▸ What to produce: Pictures are to be left out, but please repeat each record exactly.

▸ Source data:
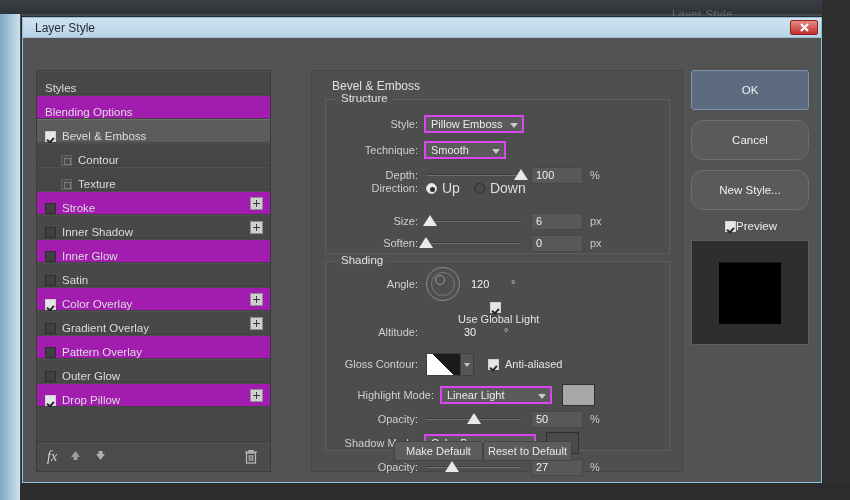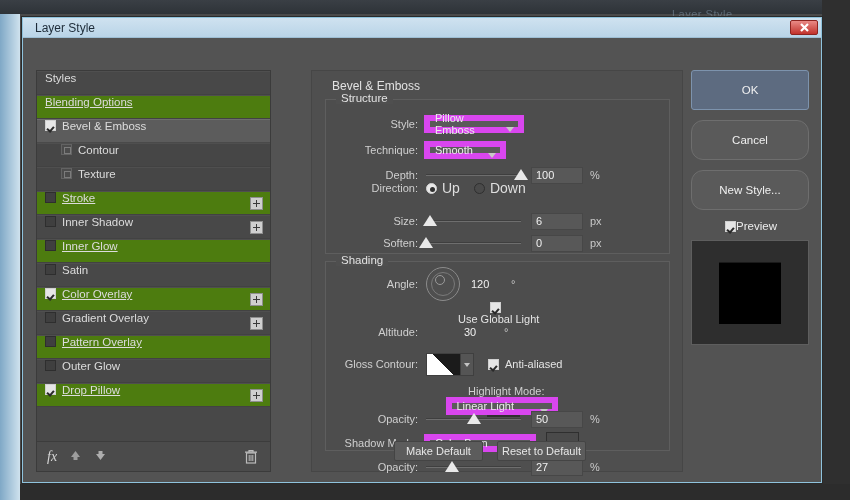"Styles" .sb-item { align-items: flex-start -> flex-end }
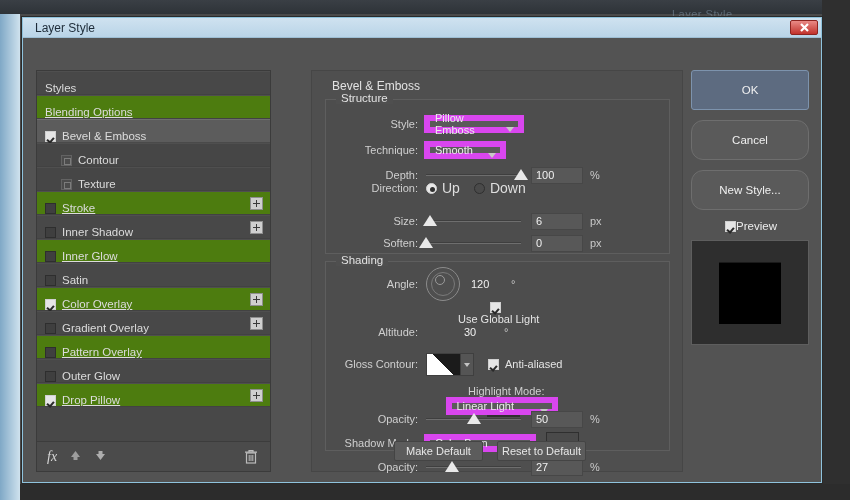"Blending Options" .sb-item.alt { background: #4d7c0f -> #a21caf; text-decoration: underline -> none }
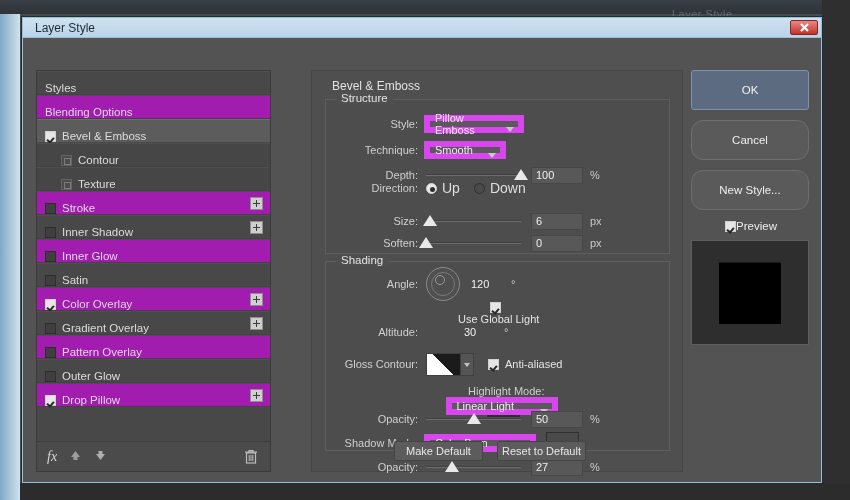"Pillow Emboss" .select { border: 6px solid #d946ef -> 2px solid #d946ef }
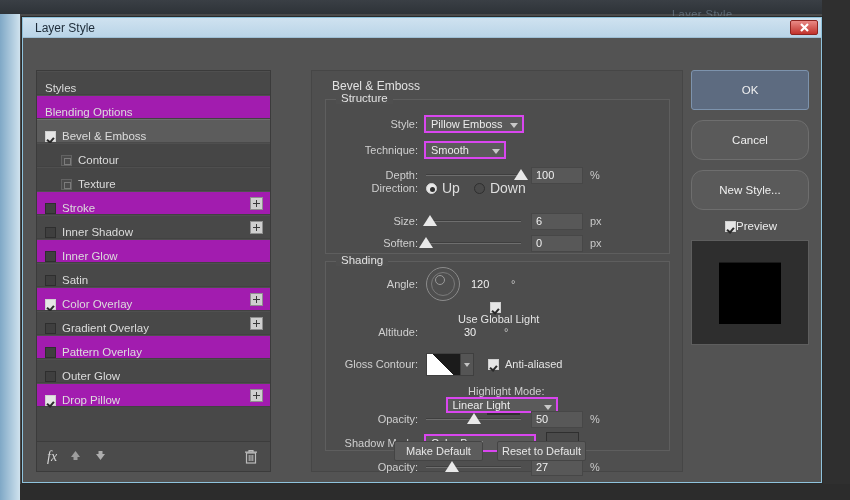"Highlight Mode:" div.row { flex-direction: column -> none; left: 0 -> 16px }
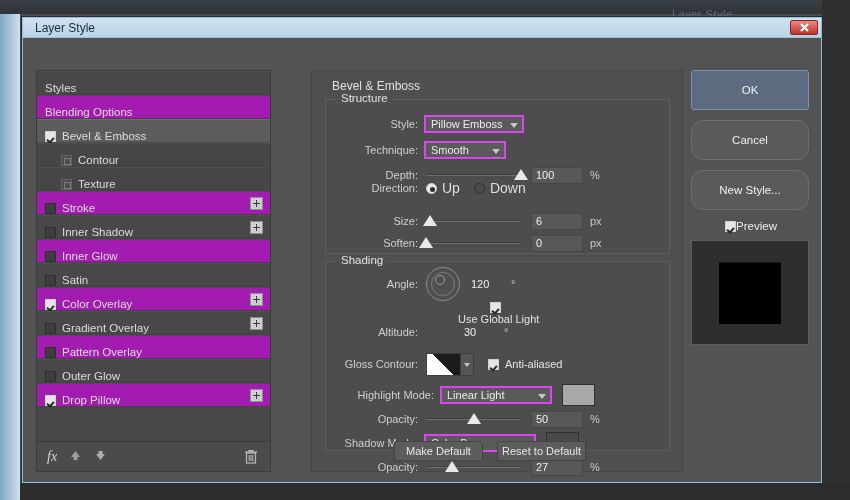"Make Default" .footer-btns { gap: 14px -> none }
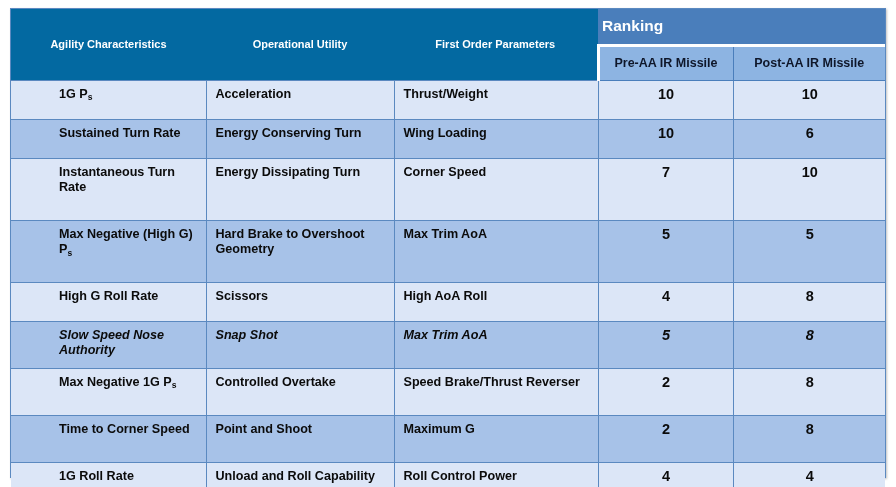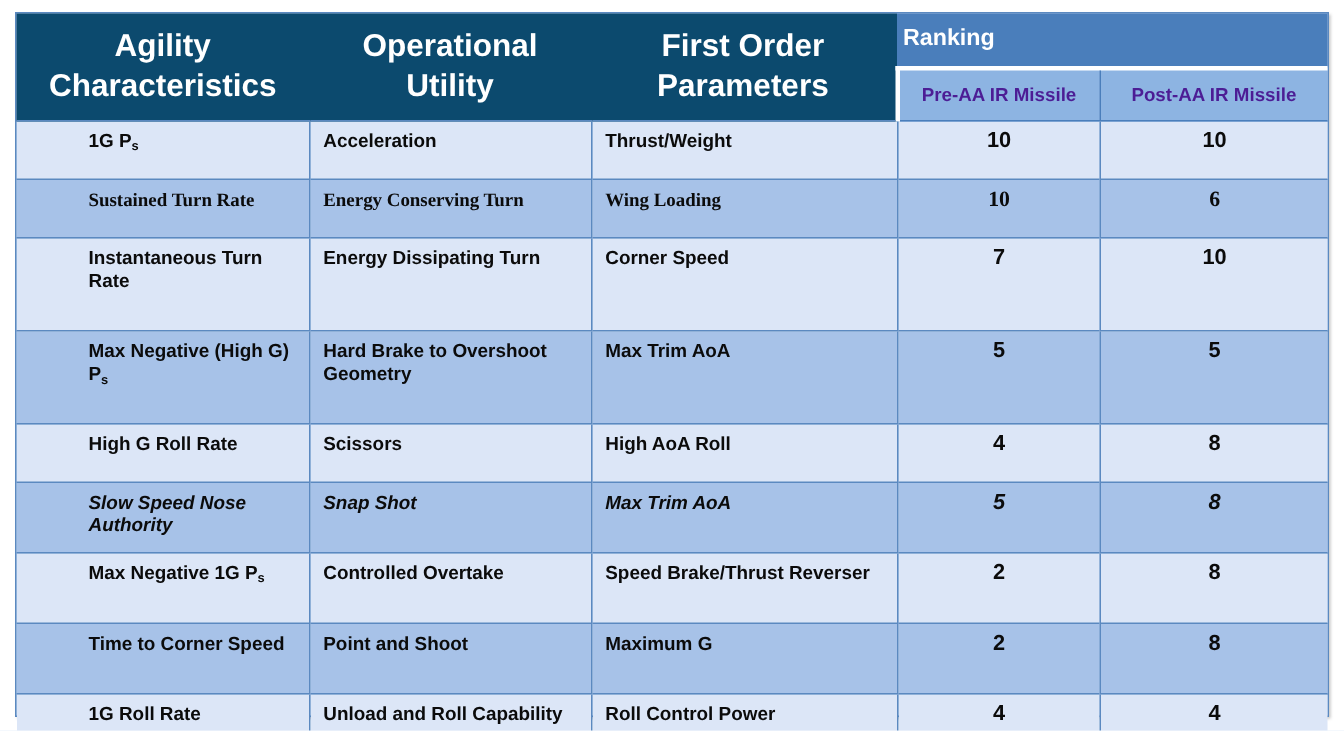"Agility Characteristics" .hdr-main { background: #0c4a6e -> #0369a1; font-size: 21px -> 11px }
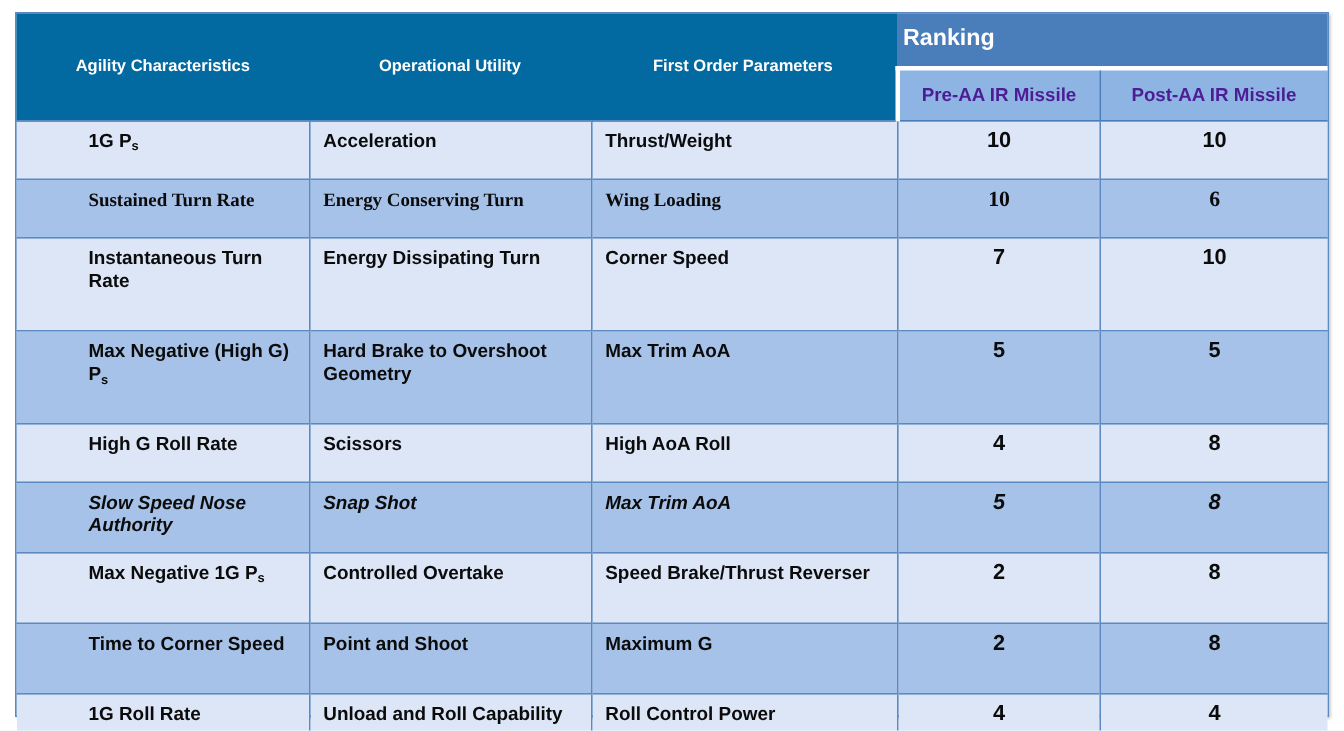"Pre-AA IR Missile" .hdr-sub { color: #4c1d95 -> #0f172a }
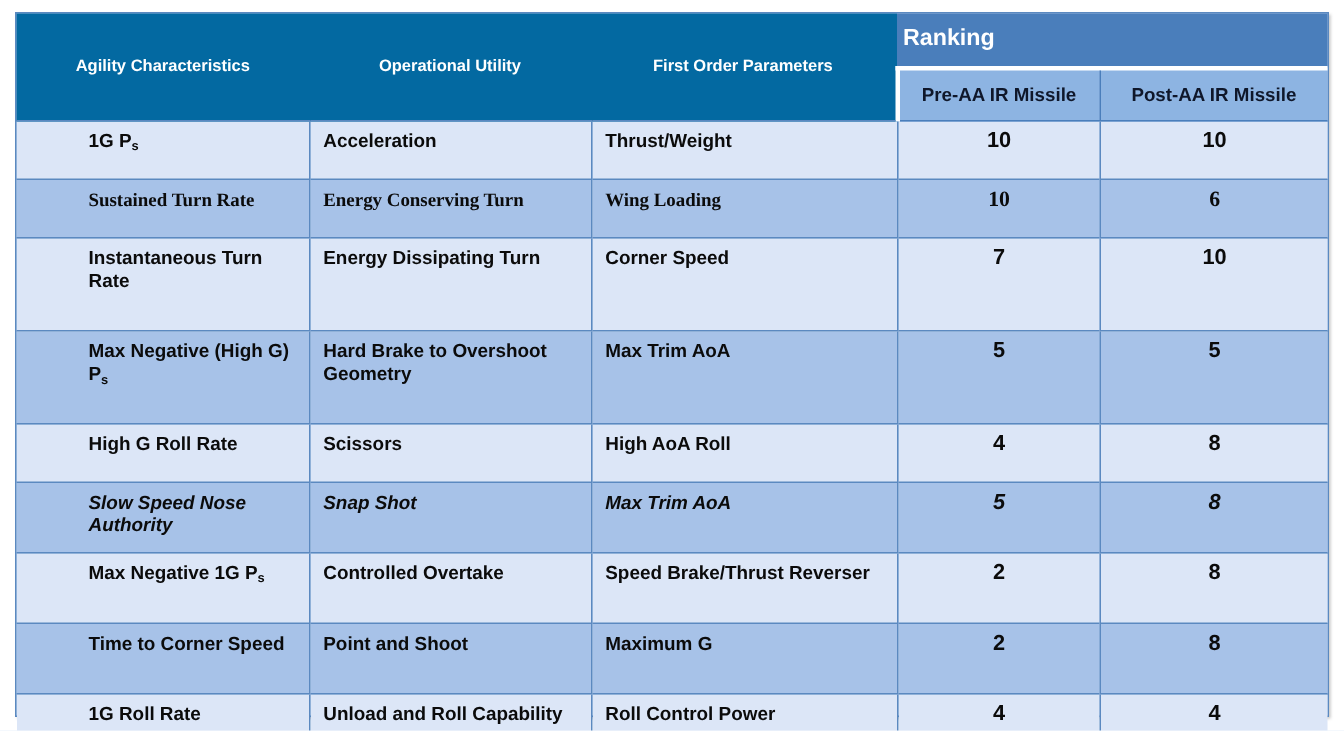"Sustained Turn Rate" tr.band-mid { font-family: Liberation Serif, serif -> none }
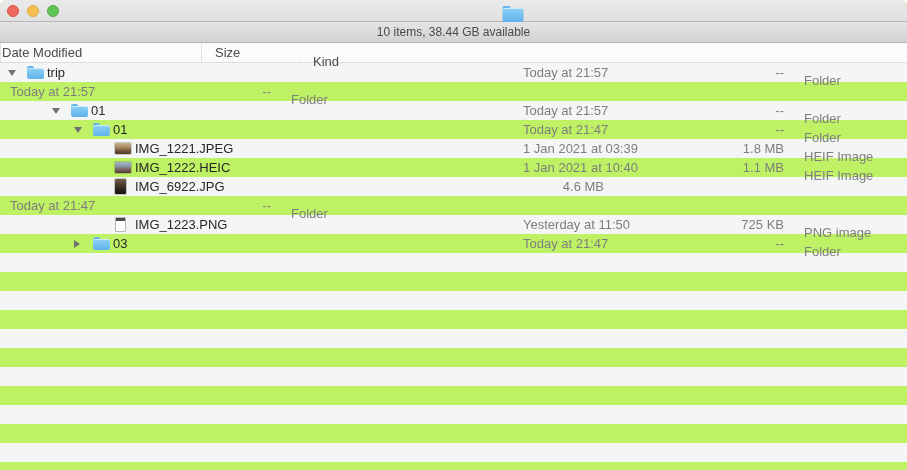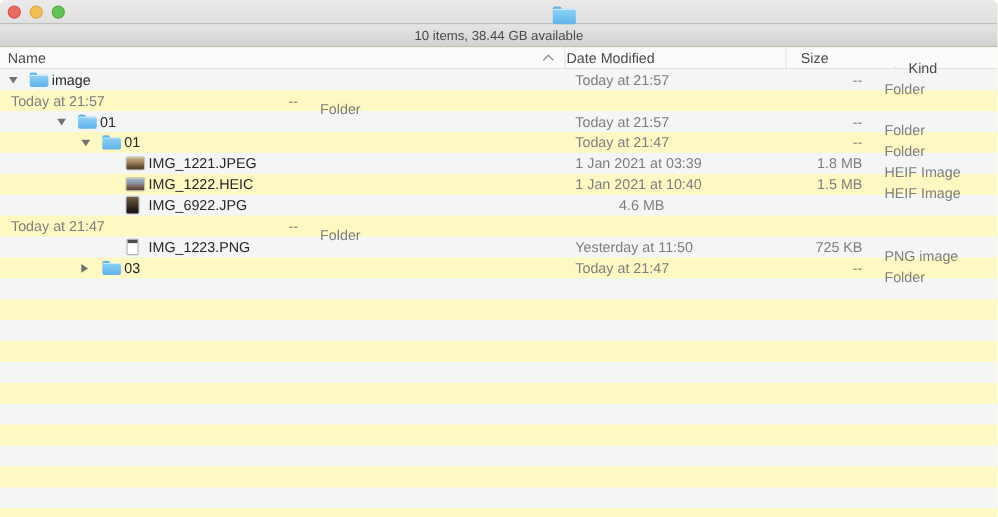"10 items, 38.44 GB available" .window { background: #fef9c3 -> #bef264 }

▸ Exercise output:
"Styles" .sb-item { align-items: flex-start -> flex-end }
"Blending Options" .sb-item.alt { background: #4d7c0f -> #a21caf; text-decoration: underline -> none }
"Pillow Emboss" .select { border: 6px solid #d946ef -> 2px solid #d946ef }
"Highlight Mode:" div.row { flex-direction: column -> none; left: 0 -> 16px }
"Make Default" .footer-btns { gap: 14px -> none }
"Agility Characteristics" .hdr-main { background: #0c4a6e -> #0369a1; font-size: 21px -> 11px }
"Pre-AA IR Missile" .hdr-sub { color: #4c1d95 -> #0f172a }
"Sustained Turn Rate" tr.band-mid { font-family: Liberation Serif, serif -> none }
"10 items, 38.44 GB available" .window { background: #fef9c3 -> #bef264 }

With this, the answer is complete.